I agree with Paragraphs 1 and 2 of your post.
Concerning Paragraph 3, I do not know the answer at this point, and suspect that nobody really does. The climate has changed and the need of massive transit investments is now recognized. However, the actual funds are not committed yet, and the mechanisms to raise them (I'm afraid, no way but to create / raise certain taxes) have not been tested.
Technically, we are still at about 2.9 B of committed funds (1.4 B provincial for Spadina extension, 0.7 B federal for Spadina, about 0.8 B provincial for Yonge signal improvements and a bunch of smaller projects) plus about 10 B of promised but not committed yet (MoveOntario announcement less the amounts already counted in as committed). This is not much, compared to the 25 - 26 B needed for Phase I of subway-centered plan (as my estimate above suggests).
If the needed funds can be raised, then of course it makes sense to look ahead, and build subways in the corridors that will likely need them eventually.

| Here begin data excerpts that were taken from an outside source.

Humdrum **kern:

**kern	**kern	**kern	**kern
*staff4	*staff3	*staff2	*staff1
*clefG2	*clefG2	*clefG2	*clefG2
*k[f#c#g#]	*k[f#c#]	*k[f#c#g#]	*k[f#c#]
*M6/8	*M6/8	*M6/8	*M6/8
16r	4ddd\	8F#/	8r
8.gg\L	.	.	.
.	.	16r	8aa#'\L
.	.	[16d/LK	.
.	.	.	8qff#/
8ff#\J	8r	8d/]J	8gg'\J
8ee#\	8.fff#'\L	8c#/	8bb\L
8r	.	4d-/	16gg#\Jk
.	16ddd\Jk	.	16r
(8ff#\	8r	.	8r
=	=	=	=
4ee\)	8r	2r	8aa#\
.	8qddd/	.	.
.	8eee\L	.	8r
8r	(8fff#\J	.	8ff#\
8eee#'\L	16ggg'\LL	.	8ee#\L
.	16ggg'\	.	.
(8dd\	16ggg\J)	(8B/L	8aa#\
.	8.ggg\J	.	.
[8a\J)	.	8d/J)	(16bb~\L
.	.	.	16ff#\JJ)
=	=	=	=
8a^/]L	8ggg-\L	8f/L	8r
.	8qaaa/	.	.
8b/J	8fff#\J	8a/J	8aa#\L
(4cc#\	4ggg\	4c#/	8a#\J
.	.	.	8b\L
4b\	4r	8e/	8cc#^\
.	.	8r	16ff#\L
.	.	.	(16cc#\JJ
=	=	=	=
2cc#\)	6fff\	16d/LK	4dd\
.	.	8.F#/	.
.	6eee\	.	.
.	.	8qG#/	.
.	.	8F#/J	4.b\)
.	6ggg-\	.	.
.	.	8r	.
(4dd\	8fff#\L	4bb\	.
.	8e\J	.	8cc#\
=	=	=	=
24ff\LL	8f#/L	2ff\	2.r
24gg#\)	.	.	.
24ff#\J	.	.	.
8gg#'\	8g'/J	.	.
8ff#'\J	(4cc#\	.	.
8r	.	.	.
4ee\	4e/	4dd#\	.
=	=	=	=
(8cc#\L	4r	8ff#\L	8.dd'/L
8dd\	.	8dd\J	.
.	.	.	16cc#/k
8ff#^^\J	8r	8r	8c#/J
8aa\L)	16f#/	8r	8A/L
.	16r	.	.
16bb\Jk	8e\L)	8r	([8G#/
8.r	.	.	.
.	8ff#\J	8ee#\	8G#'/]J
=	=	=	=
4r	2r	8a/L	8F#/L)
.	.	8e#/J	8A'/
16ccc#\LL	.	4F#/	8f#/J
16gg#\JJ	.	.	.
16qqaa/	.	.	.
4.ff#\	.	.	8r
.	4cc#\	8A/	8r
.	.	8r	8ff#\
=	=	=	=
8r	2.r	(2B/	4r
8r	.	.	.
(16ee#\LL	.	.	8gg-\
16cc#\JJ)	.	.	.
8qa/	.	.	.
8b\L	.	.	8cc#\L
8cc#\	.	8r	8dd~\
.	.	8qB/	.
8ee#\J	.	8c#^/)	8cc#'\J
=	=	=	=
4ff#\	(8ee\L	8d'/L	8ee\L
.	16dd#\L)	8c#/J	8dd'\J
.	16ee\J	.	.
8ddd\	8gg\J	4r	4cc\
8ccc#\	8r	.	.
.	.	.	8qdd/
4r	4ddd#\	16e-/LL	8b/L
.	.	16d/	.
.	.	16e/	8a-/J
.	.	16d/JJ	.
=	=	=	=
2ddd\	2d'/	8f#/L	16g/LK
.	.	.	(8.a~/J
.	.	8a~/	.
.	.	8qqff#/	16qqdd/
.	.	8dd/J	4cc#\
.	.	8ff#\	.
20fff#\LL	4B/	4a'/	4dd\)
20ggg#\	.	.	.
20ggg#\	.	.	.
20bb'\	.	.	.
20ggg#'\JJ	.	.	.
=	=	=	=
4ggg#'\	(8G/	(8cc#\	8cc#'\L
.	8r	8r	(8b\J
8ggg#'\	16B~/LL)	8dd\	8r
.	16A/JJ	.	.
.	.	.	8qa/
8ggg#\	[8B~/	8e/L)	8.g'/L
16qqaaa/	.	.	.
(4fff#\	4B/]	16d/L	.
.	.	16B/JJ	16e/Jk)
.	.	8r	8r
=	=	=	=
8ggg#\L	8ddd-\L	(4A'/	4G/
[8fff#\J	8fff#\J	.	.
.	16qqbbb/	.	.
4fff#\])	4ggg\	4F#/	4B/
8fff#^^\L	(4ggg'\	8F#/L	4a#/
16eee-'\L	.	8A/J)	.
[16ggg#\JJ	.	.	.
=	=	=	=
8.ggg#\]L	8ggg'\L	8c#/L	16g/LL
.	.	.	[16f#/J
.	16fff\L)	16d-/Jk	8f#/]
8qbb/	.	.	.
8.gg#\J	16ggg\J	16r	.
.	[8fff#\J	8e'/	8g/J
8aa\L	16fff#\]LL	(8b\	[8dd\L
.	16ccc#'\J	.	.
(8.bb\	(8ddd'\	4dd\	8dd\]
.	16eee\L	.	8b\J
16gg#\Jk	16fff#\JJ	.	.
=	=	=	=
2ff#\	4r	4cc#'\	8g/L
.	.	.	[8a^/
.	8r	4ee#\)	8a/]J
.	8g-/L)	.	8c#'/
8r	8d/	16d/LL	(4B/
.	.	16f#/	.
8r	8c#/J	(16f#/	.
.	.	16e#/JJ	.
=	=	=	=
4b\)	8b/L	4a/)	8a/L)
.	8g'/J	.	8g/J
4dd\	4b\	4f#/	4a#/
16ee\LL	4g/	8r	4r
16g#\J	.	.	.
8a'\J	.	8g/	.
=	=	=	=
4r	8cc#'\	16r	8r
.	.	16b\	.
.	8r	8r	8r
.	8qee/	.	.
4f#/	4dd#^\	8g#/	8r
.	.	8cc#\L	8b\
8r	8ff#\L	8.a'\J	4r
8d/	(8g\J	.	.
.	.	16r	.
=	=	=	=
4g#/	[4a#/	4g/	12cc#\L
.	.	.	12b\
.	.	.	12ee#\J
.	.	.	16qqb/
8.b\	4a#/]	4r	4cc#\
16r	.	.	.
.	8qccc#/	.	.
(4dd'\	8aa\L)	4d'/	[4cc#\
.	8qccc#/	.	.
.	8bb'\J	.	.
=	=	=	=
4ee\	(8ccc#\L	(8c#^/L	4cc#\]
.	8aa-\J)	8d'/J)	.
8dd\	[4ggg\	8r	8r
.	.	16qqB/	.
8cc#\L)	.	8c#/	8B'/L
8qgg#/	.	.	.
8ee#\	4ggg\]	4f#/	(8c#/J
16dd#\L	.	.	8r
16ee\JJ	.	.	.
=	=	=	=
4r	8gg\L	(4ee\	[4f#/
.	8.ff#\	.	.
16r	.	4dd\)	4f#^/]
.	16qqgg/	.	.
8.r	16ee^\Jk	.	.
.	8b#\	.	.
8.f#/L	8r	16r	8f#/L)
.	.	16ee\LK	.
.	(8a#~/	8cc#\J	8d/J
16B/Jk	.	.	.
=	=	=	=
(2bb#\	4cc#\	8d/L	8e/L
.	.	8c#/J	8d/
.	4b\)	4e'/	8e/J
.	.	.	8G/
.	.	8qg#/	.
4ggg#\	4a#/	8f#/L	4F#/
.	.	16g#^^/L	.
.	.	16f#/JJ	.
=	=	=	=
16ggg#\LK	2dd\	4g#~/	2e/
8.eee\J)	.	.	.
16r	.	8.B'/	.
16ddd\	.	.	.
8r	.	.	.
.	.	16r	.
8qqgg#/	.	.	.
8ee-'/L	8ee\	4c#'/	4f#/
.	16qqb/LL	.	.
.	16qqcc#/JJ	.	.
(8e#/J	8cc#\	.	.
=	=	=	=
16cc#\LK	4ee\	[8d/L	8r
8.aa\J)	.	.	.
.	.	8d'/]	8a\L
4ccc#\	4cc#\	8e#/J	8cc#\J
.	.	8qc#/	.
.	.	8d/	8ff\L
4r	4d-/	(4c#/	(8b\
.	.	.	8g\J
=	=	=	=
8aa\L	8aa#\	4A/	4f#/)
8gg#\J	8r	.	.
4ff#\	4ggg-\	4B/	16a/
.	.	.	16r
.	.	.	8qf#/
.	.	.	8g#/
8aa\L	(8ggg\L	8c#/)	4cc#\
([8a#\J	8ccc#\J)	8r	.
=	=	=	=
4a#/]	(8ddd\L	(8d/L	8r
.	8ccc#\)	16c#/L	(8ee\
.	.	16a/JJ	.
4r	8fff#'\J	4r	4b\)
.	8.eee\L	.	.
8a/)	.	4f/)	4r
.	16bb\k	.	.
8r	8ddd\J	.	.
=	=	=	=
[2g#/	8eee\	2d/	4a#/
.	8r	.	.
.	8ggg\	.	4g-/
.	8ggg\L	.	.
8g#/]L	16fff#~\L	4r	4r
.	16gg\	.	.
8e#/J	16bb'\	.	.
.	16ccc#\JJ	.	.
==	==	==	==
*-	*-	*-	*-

Otherwise, we might have to make choices. For example, extend the Sheppard subway, but settle for LRT on Eglinton. Or vice versa, build subway on Eglinton, but LRT on Sheppard, or defer the latter corridor altogether. Here I'm not suggesting either solution for those two particular corridors out of the network context. The point is that the actual Phase I plan has to be network-based and fiscally attainable.